No. 101 - fall 2012

Eco-Art

Eco-Art. Pori Art Museum 2011. 221 pages. www.poriartmuseum.fi

This beautifully illustrated book (English, Finnish) preserves the memory of the Eco-Art exhibition, which was held from February to March 2011 to mark the 30th anniversary of the Pori Art Museum, Finland. The curator Pia Hovi-Assad was assisted by the invited curators John K. Grande and Peter Selz who gathered photographic prints, drawings, videos, wall paintings and installations for the occasion: “As the landscape and environment change on our planet for a number of reasons,” John K. Grande stated, “artists’ engagement with these issues increasingly moves from a theoretical and conceptual bias (something early land art often emphasized) to direct action and process oriented art or alternatively an art that involved landscape integration as part of its vernacular it becomes so important— this discourse on art and ecology.” Besides some legendary American Land Art pioneers the exhibition brought together contemporary artists hailing from the U.S.A, Canada, Japan and Europe, notably: Brandon Ballengée, Christo and Jeanne-Claude, Chris Drury, Andy Goldsworthy, Nils-Udo, Bob Verschueren, and Alan Sonfist.
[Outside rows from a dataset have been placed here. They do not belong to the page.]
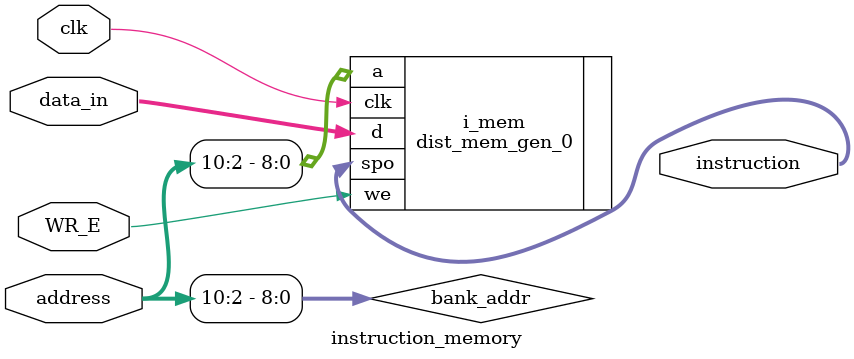
<source format=v>
`timescale 1ns / 1ps

module instruction_memory(
    input [31:0] address,
    input [31:0] data_in,
    input clk, WR_E,
    output [31:0] instruction
    );
    
    
    wire [8:0] bank_addr;

    // Bank address
    assign bank_addr = address[10:2];

    dist_mem_gen_0 i_mem (
    .a(bank_addr),
    .d(data_in),
    .clk(clk),
    .we(WR_E),
    .spo(instruction)
  );
    
endmodule

</source>
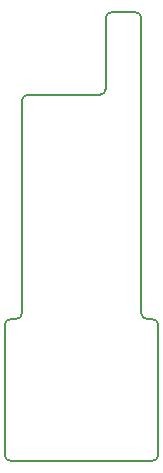
<source format=gbr>
%TF.GenerationSoftware,KiCad,Pcbnew,(6.0.8-1)-1*%
%TF.CreationDate,2022-10-04T12:58:01-04:00*%
%TF.ProjectId,SWD_pogoadapter,5357445f-706f-4676-9f61-646170746572,rev?*%
%TF.SameCoordinates,Original*%
%TF.FileFunction,Profile,NP*%
%FSLAX46Y46*%
G04 Gerber Fmt 4.6, Leading zero omitted, Abs format (unit mm)*
G04 Created by KiCad (PCBNEW (6.0.8-1)-1) date 2022-10-04 12:58:01*
%MOMM*%
%LPD*%
G01*
G04 APERTURE LIST*
%TA.AperFunction,Profile*%
%ADD10C,0.150000*%
%TD*%
G04 APERTURE END LIST*
D10*
%TO.C,J2*%
X142835000Y-97845000D02*
X142835000Y-79845000D01*
X154385000Y-98845000D02*
X154385000Y-109845000D01*
X143335000Y-79345000D02*
X149435000Y-79345000D01*
X149935000Y-78845000D02*
X149935000Y-72845000D01*
X150435000Y-72345000D02*
X152435000Y-72345000D01*
X152935000Y-72845000D02*
X152935000Y-97845000D01*
X141885000Y-98345000D02*
X142335000Y-98345000D01*
X153885000Y-110345000D02*
X141885000Y-110345000D01*
X153435000Y-98345000D02*
X153885000Y-98345000D01*
X141385000Y-109845000D02*
X141385000Y-98845000D01*
X149435000Y-79345000D02*
G75*
G03*
X149935000Y-78845000I0J500000D01*
G01*
X152935000Y-97845000D02*
G75*
G03*
X153435000Y-98345000I500000J0D01*
G01*
X154385000Y-98845000D02*
G75*
G03*
X153885000Y-98345000I-500000J0D01*
G01*
X141885000Y-98345000D02*
G75*
G03*
X141385000Y-98845000I1J-500001D01*
G01*
X152935000Y-72845000D02*
G75*
G03*
X152435000Y-72345000I-500000J0D01*
G01*
X142335000Y-98345000D02*
G75*
G03*
X142835000Y-97845000I-1J500001D01*
G01*
X153885000Y-110345000D02*
G75*
G03*
X154385000Y-109845000I0J500000D01*
G01*
X143335000Y-79345000D02*
G75*
G03*
X142835000Y-79845000I1J-500001D01*
G01*
X150435000Y-72345000D02*
G75*
G03*
X149935000Y-72845000I0J-500000D01*
G01*
X141385000Y-109845000D02*
G75*
G03*
X141885000Y-110345000I500001J1D01*
G01*
%TD*%
M02*

</source>
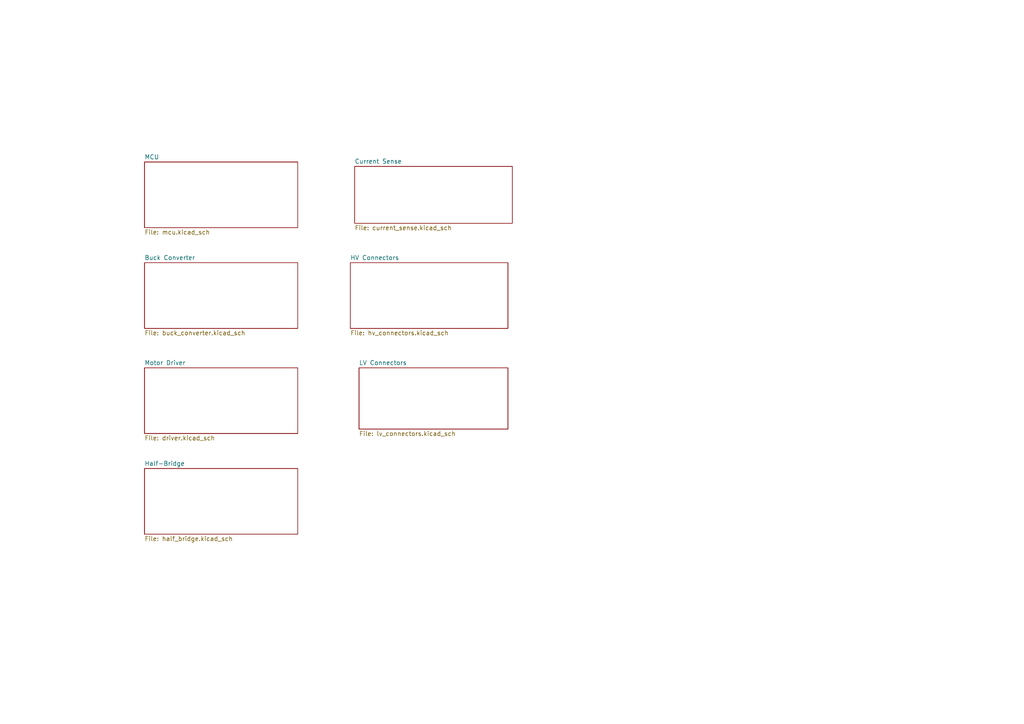
<source format=kicad_sch>
(kicad_sch
	(version 20231120)
	(generator "eeschema")
	(generator_version "8.0")
	(uuid "41fc9dda-036a-436a-a0dc-f59c6d1950bc")
	(paper "A4")
	(lib_symbols)
	(sheet
		(at 41.91 76.2)
		(size 44.45 19.05)
		(fields_autoplaced yes)
		(stroke
			(width 0.1524)
			(type solid)
		)
		(fill
			(color 0 0 0 0.0000)
		)
		(uuid "27b7c0d3-849c-428c-8f84-8c8272280c16")
		(property "Sheetname" "Buck Converter"
			(at 41.91 75.4884 0)
			(effects
				(font
					(size 1.27 1.27)
				)
				(justify left bottom)
			)
		)
		(property "Sheetfile" "buck_converter.kicad_sch"
			(at 41.91 95.8346 0)
			(effects
				(font
					(size 1.27 1.27)
				)
				(justify left top)
			)
		)
		(instances
			(project "electrex-esc-pcb"
				(path "/41fc9dda-036a-436a-a0dc-f59c6d1950bc"
					(page "3")
				)
			)
		)
	)
	(sheet
		(at 101.6 76.2)
		(size 45.72 19.05)
		(fields_autoplaced yes)
		(stroke
			(width 0.1524)
			(type solid)
		)
		(fill
			(color 0 0 0 0.0000)
		)
		(uuid "27db10c3-da37-40d1-8d51-4b685e8c0dd1")
		(property "Sheetname" "HV Connectors"
			(at 101.6 75.4884 0)
			(effects
				(font
					(size 1.27 1.27)
				)
				(justify left bottom)
			)
		)
		(property "Sheetfile" "hv_connectors.kicad_sch"
			(at 101.6 95.8346 0)
			(effects
				(font
					(size 1.27 1.27)
				)
				(justify left top)
			)
		)
		(instances
			(project "electrex-esc-pcb"
				(path "/41fc9dda-036a-436a-a0dc-f59c6d1950bc"
					(page "7")
				)
			)
		)
	)
	(sheet
		(at 41.91 46.99)
		(size 44.45 19.05)
		(fields_autoplaced yes)
		(stroke
			(width 0.1524)
			(type solid)
		)
		(fill
			(color 0 0 0 0.0000)
		)
		(uuid "785155a8-d679-4d09-bcc1-06431e75980e")
		(property "Sheetname" "MCU"
			(at 41.91 46.2784 0)
			(effects
				(font
					(size 1.27 1.27)
				)
				(justify left bottom)
			)
		)
		(property "Sheetfile" "mcu.kicad_sch"
			(at 41.91 66.6246 0)
			(effects
				(font
					(size 1.27 1.27)
				)
				(justify left top)
			)
		)
		(instances
			(project "electrex-esc-pcb"
				(path "/41fc9dda-036a-436a-a0dc-f59c6d1950bc"
					(page "2")
				)
			)
		)
	)
	(sheet
		(at 41.91 106.68)
		(size 44.45 19.05)
		(fields_autoplaced yes)
		(stroke
			(width 0.1524)
			(type solid)
		)
		(fill
			(color 0 0 0 0.0000)
		)
		(uuid "79e10378-c28d-4d38-821c-bce023bef807")
		(property "Sheetname" "Motor Driver"
			(at 41.91 105.9684 0)
			(effects
				(font
					(size 1.27 1.27)
				)
				(justify left bottom)
			)
		)
		(property "Sheetfile" "driver.kicad_sch"
			(at 41.91 126.3146 0)
			(effects
				(font
					(size 1.27 1.27)
				)
				(justify left top)
			)
		)
		(instances
			(project "electrex-esc-pcb"
				(path "/41fc9dda-036a-436a-a0dc-f59c6d1950bc"
					(page "4")
				)
			)
		)
	)
	(sheet
		(at 104.14 106.68)
		(size 43.18 17.78)
		(fields_autoplaced yes)
		(stroke
			(width 0.1524)
			(type solid)
		)
		(fill
			(color 0 0 0 0.0000)
		)
		(uuid "97c1d188-f963-41c9-8429-eb8583c74e73")
		(property "Sheetname" "LV Connectors"
			(at 104.14 105.9684 0)
			(effects
				(font
					(size 1.27 1.27)
				)
				(justify left bottom)
			)
		)
		(property "Sheetfile" "lv_connectors.kicad_sch"
			(at 104.14 125.0446 0)
			(effects
				(font
					(size 1.27 1.27)
				)
				(justify left top)
			)
		)
		(instances
			(project "electrex-esc-pcb"
				(path "/41fc9dda-036a-436a-a0dc-f59c6d1950bc"
					(page "8")
				)
			)
		)
	)
	(sheet
		(at 102.87 48.26)
		(size 45.72 16.51)
		(fields_autoplaced yes)
		(stroke
			(width 0.1524)
			(type solid)
		)
		(fill
			(color 0 0 0 0.0000)
		)
		(uuid "9dea58ee-15a0-4545-988c-48706be06561")
		(property "Sheetname" "Current Sense"
			(at 102.87 47.5484 0)
			(effects
				(font
					(size 1.27 1.27)
				)
				(justify left bottom)
			)
		)
		(property "Sheetfile" "current_sense.kicad_sch"
			(at 102.87 65.3546 0)
			(effects
				(font
					(size 1.27 1.27)
				)
				(justify left top)
			)
		)
		(instances
			(project "electrex-esc-pcb"
				(path "/41fc9dda-036a-436a-a0dc-f59c6d1950bc"
					(page "6")
				)
			)
		)
	)
	(sheet
		(at 41.91 135.89)
		(size 44.45 19.05)
		(fields_autoplaced yes)
		(stroke
			(width 0.1524)
			(type solid)
		)
		(fill
			(color 0 0 0 0.0000)
		)
		(uuid "d312347a-5e89-48b1-a30d-e24a30678597")
		(property "Sheetname" "Half-Bridge"
			(at 41.91 135.1784 0)
			(effects
				(font
					(size 1.27 1.27)
				)
				(justify left bottom)
			)
		)
		(property "Sheetfile" "half_bridge.kicad_sch"
			(at 41.91 155.5246 0)
			(effects
				(font
					(size 1.27 1.27)
				)
				(justify left top)
			)
		)
		(instances
			(project "electrex-esc-pcb"
				(path "/41fc9dda-036a-436a-a0dc-f59c6d1950bc"
					(page "5")
				)
			)
		)
	)
	(sheet_instances
		(path "/"
			(page "1")
		)
	)
)

</source>
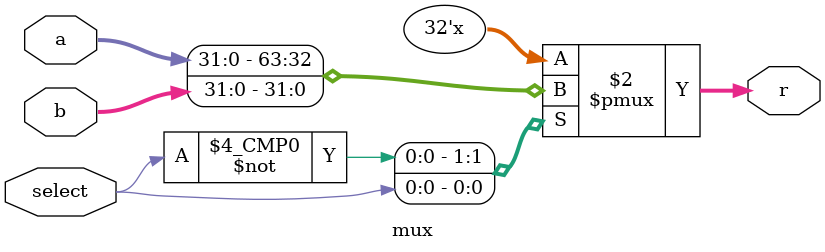
<source format=v>
`timescale 1ns / 1ps


module mux
    #(parameter WIDTH=32)
    (input [WIDTH-1:0] a,
    input [WIDTH-1:0] b,
    input select,
    output reg [WIDTH-1:0] r);
    
    always @(*)begin
        case(select)
            1'b0:r = a;
            1'b1:r = b;
        endcase
    end
endmodule

</source>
Among the many other points of view on the art/nature relation proposed by the authors, let us highlight Peter Selz’s text which recounts the career of several artists (Agnes Denes, Newton and Helen Mayer-Harrison, Ciel Bergman, etc.) who contrary to the often “strongarmed” interventions of the first land artists, “realize that works of art celebrating the earth could be made directly on the land without disrupting the ecology.” In addition to the two curators and the museum director, Esko Nummelin, the publication includes essays by Hiriko Shimizu from Osaka City University, and Yrjö Haila who, among other places, carried out research at the University of Helsinki and at the Sakakunta Environmental Research Centre, Pori (University of Turku).